▶ **EXTRACT TO READ**:
* * *

You are given a string ‘STR’. Your task is to return a prefix among all the prefixes of ‘STR’ that occurs the maximum number of times as a substring in ‘STR’. In case of a tie, return the longest prefix.

For example: 
You are given ‘STR’ = “ababcd”. Then our answer will be “ab”. The prefixes “a” and “ab” occur the maximum number of times, i.e., 2. As the prefix “ab” is longer than “a” so, our answer will be “ab”.
Detailed explanation ( Input/output format, Notes, Images )
Input Format: 
The first line contains an integer 'T' which denotes the number of test cases.

The first line of each test case contains a string denoting the input string.
Output Format: 
For each test case, print the prefix among all the prefixes of ‘STR’ that occurs the maximum number of times as a substring in ‘STR’.

The output of each test case will be printed in a separate line.
Constraints: 
1 <= T <= 10 
1 <= STR.LENGTH  <= 5000
‘STR’ contains only lowercase English letters.

Time limit: 1 sec
Note: 
You do not need to input or print anything, as it has already been taken care of. Just implement the given function.
Sample Input 1:
2
ababcd
abcdaabcd
Sample Output 1:
ab
a
Explanation:
For the first test case, you are given ‘STR’ = “ababcd”. Then our answer will be “ab”. The prefixes “a” and “ab” occur the maximum number of times, i.e., 2. As the prefix “ab” is longer than “a” so, our answer will be “ab”.

For the second test case, you are given ‘STR’ = “abcdaabcd”. Then our answer will be “a”. The prefix “a” occur the maximum number of times, i.e., 3.

* * *

▶ **DATA SHOWN**:

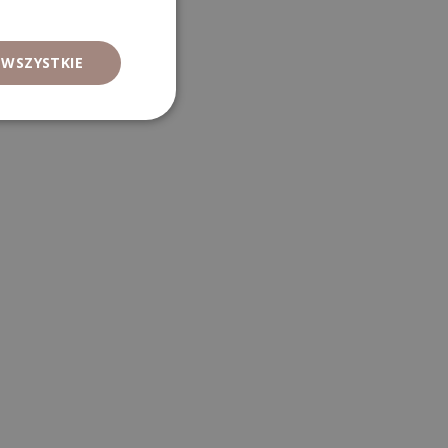
 WSZYSTKIE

* * *

▶ **CHECK YOUR UNDERSTANDING**:
(1) Transcribe the part of the prefix problem statement from "The output of" to "the given function.".
(2) Pick up the prefix problem statement after its last sentence and keep writing it.
The lines have no role in this work.

▶ **ANSWERS TO THE TASKS**:
(1)
The output of each test case will be printed in a separate line.
Constraints: 
1 <= T <= 10 
1 <= STR.LENGTH  <= 5000
‘STR’ contains only lowercase English letters.

Time limit: 1 sec
Note: 
You do not need to input or print anything, as it has already been taken care of. Just implement the given function.

(2)
Sample Input 2:
2
abcdbcd
abcabcc
Sample Output 2:
abcdbcd
abc
Hint

Find the count of every prefix.

Approaches (2)
Brute Force

In this approach, we will find the count of the occurrences of every prefix starting with the smallest one and store it in a variable ‘COUNT’. We will also use the variable ‘MAXCOUNT’ to store the maximum number of times a prefix has occurred. If the current ‘COUNT’ is greater than or equal to ‘MAXCOUNT’, then we will update our answer accordingly. 

 

Algorithm:

  • Initialize a variable 'N' to store the length of 'STR'.
  • Initialize a variable 'MAXCOUNT' to store the maximum number of times a prefix has occurred.
  • Initialize a variable ‘ANS' to store the final output'. The initial value of ‘ANS’ is the first character of ‘STR’.
  • Iterate ‘LEN’ in 1 to ‘N’
    • Initialize a variable 'PREFIX' to store the current prefix of 'STR'.
    • Initialize a variable 'COUNT' to store the number of times the current prefix has occurred in ‘STR’.
    • Iterate ‘I’ in 0 to ‘N’ - ‘LEN’:
      • Initialize a variable ‘J'.
      • Iterate ‘J’ in 0 to ‘LEN’
        • If the character at position (‘I’ + ‘J’) in ‘STR’ is not the same as the character at position ‘J’ in ‘PREFIX.’
          • Break.
      • If ‘J’ is equal to ‘LEN’:
        • Increment ‘COUNT’ by 1.
        • Set ‘J’ as 0.
    • If ‘COUNT’ is greater than or equal to ‘MAXCOUNT.’
      • Set ‘MAXCOUNT’ as ‘COUNT’.
      • Set ‘ANS’ as ‘PREFIX’.
  • Return ‘ANS’.
Time Complexity

O(N ^ 3), where N is the length of the input string ‘STR’.
 

We are iterating through the ‘STR’ using three nested loops, and each loop makes at most N iterations. Hence, the overall time complexity will be O(N ^ 3).

Space Complexity

O(N), where N is the length of the input string ‘STR’.
 

The extra space is used to store the current prefix, which can be as long as ‘STR’. Hence, the overall space complexity is O(N).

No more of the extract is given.